__INSTRUCTIONS FOR THE TASK__
Skipping all pictures, please restate word for word the lines from the one that contains "Informazione" through the last line of the entries.
- - - - - - -
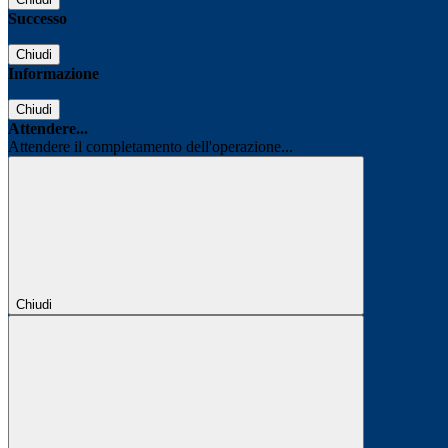
Successo
Chiudi
Informazione
Chiudi
Attendere...
Attendere il completamento dell'operazione...
Chiudi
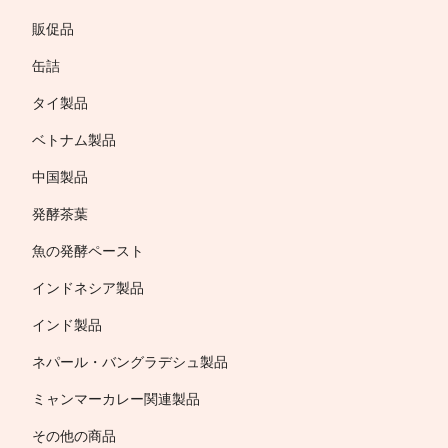
販促品
缶詰
タイ製品
ベトナム製品
中国製品
発酵茶葉
魚の発酵ペースト
インドネシア製品
インド製品
ネパール・バングラデシュ製品
ミャンマーカレー関連製品
その他の商品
- - - - - - -
__TASK SOLUTION__
Informazione
Chiudi
Attendere...
Attendere il completamento dell'operazione...
Chiudi
販促品
缶詰
タイ製品
ベトナム製品
中国製品
発酵茶葉
魚の発酵ペースト
インドネシア製品
インド製品
ネパール・バングラデシュ製品
ミャンマーカレー関連製品
その他の商品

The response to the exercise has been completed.